## PROBLEM
Set the records down again in full, exactly as they are, apart from the images.

Saved data entries

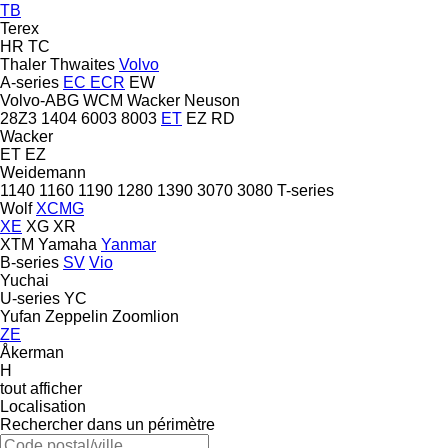
TB
Terex
HR
TC
Thaler
Thwaites
Volvo
A-series
EC
ECR
EW
Volvo-ABG
WCM
Wacker Neuson
28Z3
1404
6003
8003
ET
EZ
RD
Wacker
ET
EZ
Weidemann
1140
1160
1190
1280
1390
3070
3080
T-series
Wolf
XCMG
XE
XG
XR
XTM
Yamaha
Yanmar
B-series
SV
Vio
Yuchai
U-series
YC
Yufan
Zeppelin
Zoomlion
ZE
Åkerman
H
tout afficher
Localisation
Rechercher dans un périmètre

## ANSWER TO THIS TASK
TB
Terex
HR
TC
Thaler
Thwaites
Volvo
A-series
EC
ECR
EW
Volvo-ABG
WCM
Wacker Neuson
28Z3
1404
6003
8003
ET
EZ
RD
Wacker
ET
EZ
Weidemann
1140
1160
1190
1280
1390
3070
3080
T-series
Wolf
XCMG
XE
XG
XR
XTM
Yamaha
Yanmar
B-series
SV
Vio
Yuchai
U-series
YC
Yufan
Zeppelin
Zoomlion
ZE
Åkerman
H
tout afficher
Localisation
Rechercher dans un périmètre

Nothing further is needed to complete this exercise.